Text segment:
Who Gives Gen Z the Best Advice?

Members of Gen Z have the deepest, widest pool of potential financial advice any generation ever had, ranging from social media influencers to parents to websites to financial literacy programs to apps to each other. While research indicates that influencers are a frequent go-to, Gen Z will just as likely turn to a peer no more experienced than themselves.

Some have suggested that educating influencers in financial subjects could help spread knowledge among the influenced. Likely not, one study suggests. A research paper by the National Bureau of Economics found that when education was introduced among its sample, the peer who did not receive the training typically only mimicked the behavior of the peer who instructed them — they didn’t actually absorb the knowledge.

The study also suggests that when someone can choose their peer, that might make a difference, because they could avoid individuals who appear to set bad examples.

Read More: 6 Keys to a Best-in-Class Financial Wellness App With Data and AI )

Opportunity for ‘Financial Wellness Coaches’

The Schwab research portrays a generation that craves a better understanding of finances. 70% say that educating themselves about money is important to achieving their goals. While family tops the list of trusted source of financial information at 39% — for nine in ten, what they know about finances came from their parents — financial institutions come in second in the survey, at 25%. The Schwab study indicates that banks and credit unions that want to help this generation can start by offering education about how to distinguish between “good debt” and “bad debt.”


If financial literacy programs in the educational system don’t always stick, what else can be done? To the degree that employers get involved in employee financial preparedness, it is typically concerned with retirement. Thing of it is, you have to be solvent when you get there.

PricewaterhouseCoopers notes that financial stress impacts the workplace. “The effect of financial stress on worker productivity is striking,” PwC says in its “Financial Stress & The Bottom Line” report.

“Employees who are stressed about their finances are nearly five times more likely to be distracted by their finances at work, twice as likely to spend three hours or more at work dealing with financial matters, and three times more likely to spend five hours or more,” according to PwC. “Stressed employees are also twice as likely to miss work on account of their personal financial issues and are more inclined to cite health issues caused by financial stress.”

Much of the stress found by the firm’s researchers arises through an over-dependence on credit cards. Another key source of financial stress is failure to build and maintain adequate emergency savings. The report notes that emphasizing retirement savings in financial wellness program content is premature for many.

“It’s imperative to address emergency savings,” according to PwC. “In fact, in some cases, it’s necessary to prioritize building an emergency fund over saving for retirement. Otherwise, all too often, we find that employees are raiding their retirement funds to cover immediate cash emergencies, thereby undermining efforts to achieve retirement readiness.”

PwC says that what employees want most is a personal finance coach — real people, not online/technology-based solutions. Personal financial advice often needs to be very specific, something a tech approach can’t always pull off.

Is one-on-one financial wellness something banks and credit unions should offer? Actually, many institutions large and small have already ventured into this, some going through employers, some offering it to consumers directly. In a blog on this by the Media Logic agency, there is this advice for financial marketers:

“Although financial education certainly benefits the consumer, it can also play an important role in defining (or re-defining) a brand. The effort, therefore, must be part of the overall marketing and branding strategy. It’s a good idea to align the brand with financial wellness and send a signal to consumers that you’re not only a valuable resource but also, perhaps, a valued partner. However, you’ll want to be certain the approach you take — a low-key conversation or a boisterous multi-city tour — works in support of your brand in a way that advances the company toward its business goals.”

Source material:
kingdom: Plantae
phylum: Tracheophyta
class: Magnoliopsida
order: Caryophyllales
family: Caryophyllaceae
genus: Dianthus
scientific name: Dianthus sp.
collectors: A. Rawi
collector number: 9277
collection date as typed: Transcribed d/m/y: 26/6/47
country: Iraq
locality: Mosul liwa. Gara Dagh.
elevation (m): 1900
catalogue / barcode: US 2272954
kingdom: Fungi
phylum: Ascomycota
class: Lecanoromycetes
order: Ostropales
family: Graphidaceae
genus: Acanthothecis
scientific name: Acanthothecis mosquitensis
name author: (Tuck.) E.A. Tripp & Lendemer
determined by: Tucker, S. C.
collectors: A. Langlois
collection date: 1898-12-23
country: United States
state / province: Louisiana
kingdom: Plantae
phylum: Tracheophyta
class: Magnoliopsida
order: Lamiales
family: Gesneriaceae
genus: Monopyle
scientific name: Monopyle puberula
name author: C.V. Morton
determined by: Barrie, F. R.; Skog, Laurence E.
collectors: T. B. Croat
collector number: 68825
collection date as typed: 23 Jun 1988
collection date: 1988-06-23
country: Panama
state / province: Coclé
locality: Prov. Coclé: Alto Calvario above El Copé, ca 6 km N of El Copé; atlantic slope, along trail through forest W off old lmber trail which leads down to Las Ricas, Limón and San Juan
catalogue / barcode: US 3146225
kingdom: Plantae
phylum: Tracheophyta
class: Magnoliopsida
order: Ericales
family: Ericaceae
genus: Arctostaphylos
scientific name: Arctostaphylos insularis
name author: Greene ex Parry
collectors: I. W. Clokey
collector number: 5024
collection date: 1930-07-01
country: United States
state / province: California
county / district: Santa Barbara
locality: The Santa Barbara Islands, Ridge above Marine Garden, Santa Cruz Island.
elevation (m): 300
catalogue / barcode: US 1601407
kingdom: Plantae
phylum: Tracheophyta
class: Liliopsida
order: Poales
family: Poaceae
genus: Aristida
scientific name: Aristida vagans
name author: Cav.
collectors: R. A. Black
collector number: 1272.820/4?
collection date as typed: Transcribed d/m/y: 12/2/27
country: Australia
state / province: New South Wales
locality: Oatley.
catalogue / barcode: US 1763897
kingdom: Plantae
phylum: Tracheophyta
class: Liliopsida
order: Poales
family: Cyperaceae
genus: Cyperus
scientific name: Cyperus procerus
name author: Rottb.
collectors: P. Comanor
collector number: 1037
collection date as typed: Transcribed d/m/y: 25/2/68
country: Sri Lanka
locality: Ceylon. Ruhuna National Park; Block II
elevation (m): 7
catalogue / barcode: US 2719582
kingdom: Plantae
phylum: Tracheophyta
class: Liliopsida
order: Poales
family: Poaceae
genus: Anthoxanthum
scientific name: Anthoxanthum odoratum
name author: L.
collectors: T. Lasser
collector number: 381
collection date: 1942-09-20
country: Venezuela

Directions:
Answer these questions about the text on Gen Z financial advice.
(a) In the Schwab research, what share of Gen Z say educating themselves about money is important to achieving their goals?
(b) Besides over-dependence on credit cards, what other key source of financial stress does the PwC report name?
(c) According to PwC, what do employees want most?
This material comes from a separate source, not from the text.

Solution to the problem:
(a) 70%.
(b) Failure to build and maintain adequate emergency savings.
(c) A personal finance coach: real people, not online or technology-based solutions.